Dans l’étude, l’équipe a détaillé les mécanismes moléculaires de l’inactivation du CD5, montrant qu’il améliore les activités des gènes liés à l’activation des lymphocytes T et à l’efficacité de la destruction des cellules. En analysant une grande base de données de biopsies tumorales, les chercheurs ont également établi un lien entre une expression relativement faible du CD5 dans les lymphocytes T et de meilleurs résultats pour les patients.
La recherche passe aux essais cliniques
Un essai clinique de phase I sur les cellules CAR T CD5-knockout va bientôt commencer à recruter des patients atteints de lymphomes T CD5-knockout. « Si la stratégie de suppression de CD5 est sûre et efficace dans de tels essais, elle pourrait être testée contre un plus large éventail de cancers », a déclaré Ruella. « Nous sommes ravis de voir ce travail passer du laboratoire au chevet du patient. »
Pour plus d'informations sur les essais cliniques sur le cancer à Penn Medicine, visitez le site Web du service d'information sur les essais cliniques de l'Abramson Cancer Center ou appelez le 1-855-216-0098 pour parler à un navigateur d'essais cliniques.

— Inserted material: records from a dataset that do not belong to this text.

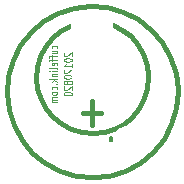
<source format=gbo>
G04 (created by PCBNEW-RS274X (2011-05-25)-stable) date Mon 20 Aug 2012 19:38:16 BST*
G01*
G70*
G90*
%MOIN*%
G04 Gerber Fmt 3.4, Leading zero omitted, Abs format*
%FSLAX34Y34*%
G04 APERTURE LIST*
%ADD10C,0.006000*%
%ADD11C,0.012000*%
%ADD12C,0.003900*%
%ADD13C,0.015000*%
%ADD14C,0.015700*%
%ADD15C,0.000100*%
%ADD16C,0.005000*%
%ADD17C,0.138100*%
%ADD18C,0.065000*%
%ADD19R,0.142000X0.102700*%
G04 APERTURE END LIST*
G54D10*
G54D11*
X39980Y-41370D02*
X39980Y-40913D01*
G54D12*
X38445Y-38066D02*
X38432Y-38075D01*
X38419Y-38094D01*
X38419Y-38141D01*
X38432Y-38159D01*
X38445Y-38169D01*
X38471Y-38178D01*
X38498Y-38178D01*
X38537Y-38169D01*
X38695Y-38056D01*
X38695Y-38178D01*
X38419Y-38300D02*
X38419Y-38319D01*
X38432Y-38338D01*
X38445Y-38347D01*
X38471Y-38357D01*
X38524Y-38366D01*
X38590Y-38366D01*
X38642Y-38357D01*
X38668Y-38347D01*
X38682Y-38338D01*
X38695Y-38319D01*
X38695Y-38300D01*
X38682Y-38282D01*
X38668Y-38272D01*
X38642Y-38263D01*
X38590Y-38254D01*
X38524Y-38254D01*
X38471Y-38263D01*
X38445Y-38272D01*
X38432Y-38282D01*
X38419Y-38300D01*
X38695Y-38554D02*
X38695Y-38442D01*
X38695Y-38498D02*
X38419Y-38498D01*
X38458Y-38479D01*
X38484Y-38460D01*
X38498Y-38442D01*
X38445Y-38630D02*
X38432Y-38639D01*
X38419Y-38658D01*
X38419Y-38705D01*
X38432Y-38723D01*
X38445Y-38733D01*
X38471Y-38742D01*
X38498Y-38742D01*
X38537Y-38733D01*
X38695Y-38620D01*
X38695Y-38742D01*
X38419Y-38864D02*
X38419Y-38883D01*
X38432Y-38902D01*
X38445Y-38911D01*
X38471Y-38921D01*
X38524Y-38930D01*
X38590Y-38930D01*
X38642Y-38921D01*
X38668Y-38911D01*
X38682Y-38902D01*
X38695Y-38883D01*
X38695Y-38864D01*
X38682Y-38846D01*
X38668Y-38836D01*
X38642Y-38827D01*
X38590Y-38818D01*
X38524Y-38818D01*
X38471Y-38827D01*
X38445Y-38836D01*
X38432Y-38846D01*
X38419Y-38864D01*
X38537Y-39043D02*
X38524Y-39024D01*
X38511Y-39015D01*
X38484Y-39006D01*
X38471Y-39006D01*
X38445Y-39015D01*
X38432Y-39024D01*
X38419Y-39043D01*
X38419Y-39081D01*
X38432Y-39099D01*
X38445Y-39109D01*
X38471Y-39118D01*
X38484Y-39118D01*
X38511Y-39109D01*
X38524Y-39099D01*
X38537Y-39081D01*
X38537Y-39043D01*
X38550Y-39024D01*
X38563Y-39015D01*
X38590Y-39006D01*
X38642Y-39006D01*
X38668Y-39015D01*
X38682Y-39024D01*
X38695Y-39043D01*
X38695Y-39081D01*
X38682Y-39099D01*
X38668Y-39109D01*
X38642Y-39118D01*
X38590Y-39118D01*
X38563Y-39109D01*
X38550Y-39099D01*
X38537Y-39081D01*
X38445Y-39194D02*
X38432Y-39203D01*
X38419Y-39222D01*
X38419Y-39269D01*
X38432Y-39287D01*
X38445Y-39297D01*
X38471Y-39306D01*
X38498Y-39306D01*
X38537Y-39297D01*
X38695Y-39184D01*
X38695Y-39306D01*
X38419Y-39428D02*
X38419Y-39447D01*
X38432Y-39466D01*
X38445Y-39475D01*
X38471Y-39485D01*
X38524Y-39494D01*
X38590Y-39494D01*
X38642Y-39485D01*
X38668Y-39475D01*
X38682Y-39466D01*
X38695Y-39447D01*
X38695Y-39428D01*
X38682Y-39410D01*
X38668Y-39400D01*
X38642Y-39391D01*
X38590Y-39382D01*
X38524Y-39382D01*
X38471Y-39391D01*
X38445Y-39400D01*
X38432Y-39410D01*
X38419Y-39428D01*
X38190Y-37921D02*
X38203Y-37903D01*
X38203Y-37865D01*
X38190Y-37846D01*
X38176Y-37837D01*
X38150Y-37828D01*
X38071Y-37828D01*
X38045Y-37837D01*
X38032Y-37846D01*
X38019Y-37865D01*
X38019Y-37903D01*
X38032Y-37921D01*
X38019Y-38090D02*
X38203Y-38090D01*
X38019Y-38006D02*
X38163Y-38006D01*
X38190Y-38015D01*
X38203Y-38034D01*
X38203Y-38062D01*
X38190Y-38081D01*
X38176Y-38090D01*
X38019Y-38156D02*
X38019Y-38231D01*
X38203Y-38184D02*
X37966Y-38184D01*
X37940Y-38193D01*
X37927Y-38212D01*
X37927Y-38231D01*
X38019Y-38269D02*
X38019Y-38344D01*
X38203Y-38297D02*
X37966Y-38297D01*
X37940Y-38306D01*
X37927Y-38325D01*
X37927Y-38344D01*
X38190Y-38485D02*
X38203Y-38466D01*
X38203Y-38429D01*
X38190Y-38410D01*
X38163Y-38401D01*
X38058Y-38401D01*
X38032Y-38410D01*
X38019Y-38429D01*
X38019Y-38466D01*
X38032Y-38485D01*
X38058Y-38494D01*
X38084Y-38494D01*
X38111Y-38401D01*
X38203Y-38607D02*
X38190Y-38588D01*
X38163Y-38579D01*
X37927Y-38579D01*
X38203Y-38682D02*
X38019Y-38682D01*
X37927Y-38682D02*
X37940Y-38673D01*
X37953Y-38682D01*
X37940Y-38691D01*
X37927Y-38682D01*
X37953Y-38682D01*
X38019Y-38776D02*
X38203Y-38776D01*
X38045Y-38776D02*
X38032Y-38785D01*
X38019Y-38804D01*
X38019Y-38832D01*
X38032Y-38851D01*
X38058Y-38860D01*
X38203Y-38860D01*
X38203Y-38954D02*
X37927Y-38954D01*
X38098Y-38973D02*
X38203Y-39029D01*
X38019Y-39029D02*
X38124Y-38954D01*
X38176Y-39113D02*
X38190Y-39122D01*
X38203Y-39113D01*
X38190Y-39104D01*
X38176Y-39113D01*
X38203Y-39113D01*
X38190Y-39291D02*
X38203Y-39273D01*
X38203Y-39235D01*
X38190Y-39216D01*
X38176Y-39207D01*
X38150Y-39198D01*
X38071Y-39198D01*
X38045Y-39207D01*
X38032Y-39216D01*
X38019Y-39235D01*
X38019Y-39273D01*
X38032Y-39291D01*
X38203Y-39404D02*
X38190Y-39385D01*
X38176Y-39376D01*
X38150Y-39367D01*
X38071Y-39367D01*
X38045Y-39376D01*
X38032Y-39385D01*
X38019Y-39404D01*
X38019Y-39432D01*
X38032Y-39451D01*
X38045Y-39460D01*
X38071Y-39470D01*
X38150Y-39470D01*
X38176Y-39460D01*
X38190Y-39451D01*
X38203Y-39432D01*
X38203Y-39404D01*
X38203Y-39554D02*
X38019Y-39554D01*
X38045Y-39554D02*
X38032Y-39563D01*
X38019Y-39582D01*
X38019Y-39610D01*
X38032Y-39629D01*
X38058Y-39638D01*
X38203Y-39638D01*
X38058Y-39638D02*
X38032Y-39648D01*
X38019Y-39666D01*
X38019Y-39695D01*
X38032Y-39713D01*
X38058Y-39723D01*
X38203Y-39723D01*
G54D13*
X42224Y-39370D02*
X42169Y-39924D01*
X42008Y-40457D01*
X41747Y-40949D01*
X41395Y-41381D01*
X40965Y-41736D01*
X40475Y-42000D01*
X39943Y-42165D01*
X39389Y-42223D01*
X38836Y-42173D01*
X38301Y-42016D01*
X37808Y-41758D01*
X37374Y-41409D01*
X37016Y-40982D01*
X36747Y-40494D01*
X36579Y-39963D01*
X36517Y-39409D01*
X36563Y-38855D01*
X36717Y-38320D01*
X36972Y-37824D01*
X37318Y-37388D01*
X37742Y-37027D01*
X38228Y-36755D01*
X38758Y-36583D01*
X39311Y-36517D01*
X39865Y-36560D01*
X40402Y-36710D01*
X40899Y-36961D01*
X41338Y-37304D01*
X41702Y-37725D01*
X41977Y-38210D01*
X42153Y-38738D01*
X42222Y-39291D01*
X42224Y-39370D01*
G54D14*
X39070Y-40083D02*
X39670Y-40083D01*
X39370Y-40473D02*
X39370Y-39693D01*
G54D13*
X41240Y-38878D02*
X41204Y-39241D01*
X41098Y-39590D01*
X40927Y-39912D01*
X40696Y-40195D01*
X40415Y-40428D01*
X40094Y-40601D01*
X39746Y-40709D01*
X39383Y-40747D01*
X39020Y-40714D01*
X38670Y-40611D01*
X38347Y-40442D01*
X38062Y-40214D01*
X37828Y-39934D01*
X37652Y-39614D01*
X37541Y-39266D01*
X37501Y-38904D01*
X37531Y-38541D01*
X37632Y-38190D01*
X37799Y-37866D01*
X38025Y-37579D01*
X38303Y-37343D01*
X38622Y-37165D01*
X38969Y-37052D01*
X39331Y-37009D01*
X39694Y-37037D01*
X40046Y-37135D01*
X40371Y-37300D01*
X40659Y-37524D01*
X40898Y-37801D01*
X41078Y-38118D01*
X41193Y-38464D01*
X41239Y-38826D01*
X41240Y-38878D01*
G54D15*
G36*
X40944Y-39045D02*
X40944Y-39045D01*
X40944Y-39045D01*
X40944Y-39045D01*
X40944Y-39045D01*
X40944Y-39045D01*
X40944Y-39045D01*
X40944Y-39045D01*
X40944Y-39045D01*
X40944Y-39045D01*
X40944Y-39045D01*
X40944Y-39045D01*
X40944Y-39045D01*
X40944Y-39045D01*
X40944Y-39045D01*
X40944Y-39045D01*
X40944Y-39045D01*
X40944Y-39045D01*
X40944Y-39045D01*
X40944Y-39045D01*
X40944Y-39045D01*
X40944Y-39045D01*
X40944Y-39045D01*
X40944Y-39045D01*
X40944Y-39045D01*
X40944Y-39045D01*
X40944Y-39045D01*
X40944Y-39045D01*
X40944Y-39045D01*
X40944Y-39045D01*
X40944Y-39045D01*
X40944Y-39045D01*
X40944Y-39045D01*
X40944Y-39045D01*
X40944Y-39045D01*
X40944Y-39045D01*
X40944Y-39045D01*
X40944Y-39045D01*
X40944Y-39045D01*
X40944Y-39045D01*
X40944Y-39045D01*
X40944Y-39045D01*
X40944Y-39045D01*
X40944Y-39045D01*
X40944Y-39045D01*
X40944Y-39045D01*
X40944Y-39045D01*
X40944Y-39045D01*
X40944Y-39045D01*
X40944Y-39045D01*
X40944Y-39045D01*
X40944Y-39045D01*
X40944Y-39045D01*
X40944Y-39045D01*
X40944Y-39045D01*
X40944Y-39045D01*
X40944Y-39045D01*
X40944Y-39045D01*
X40944Y-39045D01*
X40944Y-39045D01*
X40944Y-39045D01*
X40944Y-39045D01*
X40944Y-39045D01*
X40944Y-39045D01*
X40944Y-39045D01*
X40944Y-39045D01*
X40944Y-39045D01*
X40944Y-39045D01*
X40944Y-39045D01*
X40944Y-39045D01*
X40944Y-39045D01*
X40944Y-39045D01*
X40944Y-39045D01*
X40944Y-39045D01*
X40944Y-39045D01*
X40944Y-39045D01*
X40944Y-39045D01*
X40944Y-39045D01*
X40944Y-39045D01*
X40944Y-39045D01*
X40944Y-39045D01*
X40944Y-39045D01*
X40944Y-39045D01*
X40944Y-39045D01*
X40944Y-39045D01*
X40944Y-39045D01*
X40944Y-39045D01*
X40944Y-39045D01*
X40944Y-39045D01*
X40944Y-39045D01*
X40944Y-39045D01*
X40944Y-39045D01*
X40944Y-39045D01*
X40944Y-39045D01*
X40944Y-39045D01*
X40944Y-39045D01*
X40944Y-39045D01*
X40944Y-39045D01*
X40944Y-39045D01*
X40944Y-39045D01*
X40944Y-39045D01*
X40944Y-39045D01*
X40944Y-39045D01*
X40944Y-39045D01*
X40944Y-39045D01*
X40944Y-39045D01*
X40944Y-39045D01*
X40944Y-39045D01*
X40944Y-39045D01*
X40944Y-39045D01*
X40944Y-39045D01*
X40944Y-39045D01*
X40944Y-39045D01*
X40944Y-39045D01*
X40944Y-39045D01*
X40944Y-39045D01*
X40944Y-39045D01*
X40944Y-39045D01*
X40944Y-39045D01*
X40944Y-39045D01*
X40944Y-39045D01*
X40944Y-39045D01*
X40944Y-39045D01*
X40944Y-39045D01*
X40944Y-39045D01*
X40944Y-39045D01*
X40944Y-39045D01*
X40944Y-39045D01*
X40944Y-39045D01*
X40944Y-39045D01*
X40944Y-39045D01*
X40944Y-39045D01*
X40944Y-39045D01*
X40944Y-39045D01*
X40944Y-39045D01*
X40944Y-39045D01*
X40944Y-39045D01*
X40944Y-39045D01*
X40944Y-39045D01*
X40944Y-39045D01*
X40944Y-39045D01*
X40944Y-39045D01*
X40944Y-39045D01*
X40944Y-39045D01*
X40944Y-39045D01*
X40944Y-39045D01*
X40944Y-39045D01*
X40944Y-39045D01*
X40944Y-39045D01*
X40944Y-39045D01*
X40944Y-39045D01*
X40944Y-39045D01*
X40944Y-39045D01*
X40944Y-39045D01*
X40944Y-39045D01*
X40944Y-39045D01*
X40944Y-39045D01*
X40944Y-39045D01*
X40944Y-39045D01*
X40944Y-39045D01*
X40944Y-39045D01*
X40944Y-39045D01*
X40944Y-39045D01*
X40944Y-39045D01*
X40944Y-39045D01*
X40944Y-39045D01*
X40944Y-39045D01*
X40944Y-39045D01*
X40944Y-39045D01*
X40944Y-39045D01*
X40944Y-39045D01*
X40944Y-39045D01*
X40944Y-39045D01*
X40944Y-39045D01*
X40944Y-39045D01*
X40944Y-39045D01*
X40944Y-39045D01*
X40944Y-39045D01*
X40944Y-39045D01*
X40944Y-39045D01*
X40944Y-39045D01*
X40944Y-39045D01*
X40944Y-39045D01*
X40944Y-39045D01*
X40944Y-39045D01*
X40944Y-39045D01*
X40944Y-39045D01*
X40944Y-39045D01*
X40944Y-39045D01*
X40944Y-39045D01*
X40944Y-39045D01*
X40944Y-39045D01*
X40944Y-39045D01*
X40944Y-39045D01*
X40944Y-39045D01*
X40944Y-39045D01*
X40944Y-39045D01*
X40944Y-39045D01*
X40944Y-39045D01*
X40944Y-39045D01*
X40944Y-39045D01*
X40944Y-39045D01*
X40944Y-39045D01*
X40944Y-39045D01*
X40944Y-39045D01*
X40944Y-39045D01*
X40944Y-39045D01*
X40944Y-39045D01*
X40944Y-39045D01*
X40944Y-39045D01*
X40944Y-39045D01*
X40944Y-39045D01*
X40944Y-39045D01*
X40944Y-39045D01*
X40944Y-39045D01*
X40944Y-39045D01*
X40944Y-39045D01*
X40944Y-39045D01*
X40944Y-39045D01*
X40944Y-39045D01*
X40944Y-39045D01*
X40944Y-39045D01*
X40944Y-39045D01*
X40944Y-39045D01*
X40944Y-39045D01*
X40944Y-39045D01*
X40944Y-39045D01*
X40944Y-39045D01*
X40944Y-39045D01*
X40944Y-39045D01*
X40944Y-39045D01*
X40944Y-39045D01*
X40944Y-39045D01*
X40944Y-39045D01*
X40944Y-39045D01*
X40944Y-39045D01*
X40944Y-39045D01*
X40944Y-39045D01*
X40944Y-39045D01*
X40944Y-39045D01*
X40944Y-39045D01*
X40944Y-39045D01*
X40944Y-39045D01*
X40944Y-39045D01*
X40944Y-39045D01*
X40944Y-39045D01*
X40944Y-39045D01*
X40944Y-39045D01*
X40944Y-39045D01*
X40944Y-39045D01*
X40944Y-39045D01*
X40944Y-39045D01*
X40944Y-39045D01*
X40944Y-39045D01*
X40944Y-39045D01*
X40944Y-39045D01*
X40944Y-39045D01*
X40944Y-39045D01*
X40944Y-39045D01*
X40944Y-39045D01*
X40944Y-39045D01*
X40944Y-39045D01*
X40944Y-39045D01*
X40944Y-39045D01*
X40944Y-39045D01*
X40944Y-39045D01*
X40944Y-39045D01*
X40944Y-39045D01*
X40944Y-39045D01*
X40944Y-39045D01*
X40944Y-39045D01*
X40944Y-39045D01*
X40944Y-39045D01*
X40944Y-39045D01*
X40944Y-39045D01*
X40944Y-39045D01*
X40944Y-39045D01*
X40944Y-39045D01*
G37*
G54D16*
X39686Y-38780D02*
X39679Y-38841D01*
X39662Y-38900D01*
X39633Y-38954D01*
X39594Y-39002D01*
X39546Y-39041D01*
X39492Y-39071D01*
X39433Y-39089D01*
X39372Y-39095D01*
X39311Y-39090D01*
X39252Y-39072D01*
X39197Y-39044D01*
X39149Y-39005D01*
X39110Y-38958D01*
X39080Y-38904D01*
X39061Y-38845D01*
X39055Y-38784D01*
X39060Y-38723D01*
X39077Y-38664D01*
X39105Y-38609D01*
X39143Y-38561D01*
X39190Y-38521D01*
X39244Y-38491D01*
X39303Y-38472D01*
X39364Y-38465D01*
X39424Y-38469D01*
X39484Y-38486D01*
X39539Y-38514D01*
X39587Y-38552D01*
X39628Y-38598D01*
X39658Y-38652D01*
X39678Y-38710D01*
X39685Y-38772D01*
X39686Y-38780D01*
X39622Y-39360D02*
X39622Y-39160D01*
X39546Y-39160D01*
X39527Y-39169D01*
X39518Y-39179D01*
X39508Y-39198D01*
X39508Y-39227D01*
X39518Y-39246D01*
X39527Y-39255D01*
X39546Y-39265D01*
X39622Y-39265D01*
X39270Y-39284D02*
X39118Y-39284D01*
X39194Y-39360D02*
X39194Y-39208D01*
%LPC*%
G54D17*
X39370Y-38780D03*
G54D18*
X40453Y-40846D03*
G54D19*
X39370Y-41535D03*
X39370Y-37205D03*
M02*

</source>
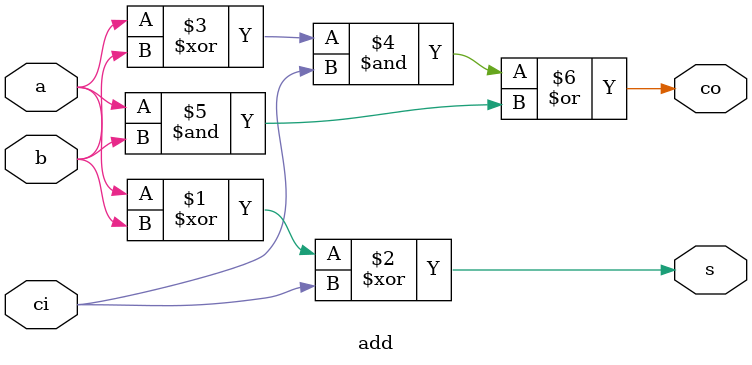
<source format=v>

module add(s,a,b,ci,co);

input ci;
input a;
input b;

output co;
output s;

assign s = (a^b)^ci;
assign co = ((a^b)&ci)|(a&b);

endmodule 

</source>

La recherche a été financée par les National Institutes of Health et National Cancer Institute (R37-CA-262362-02), la Leukemia and Lymphoma Society, le Gilead Research Scholar Award in Hematology, l'Emerson Collective, la Laffey McHugh Foundation, le Parker Institute for Cancer Immunotherapy, le Berman and Maguire Funds for Lymphoma Research at Penn, l'American Society of Hematology et viTToria Biotherapeutics.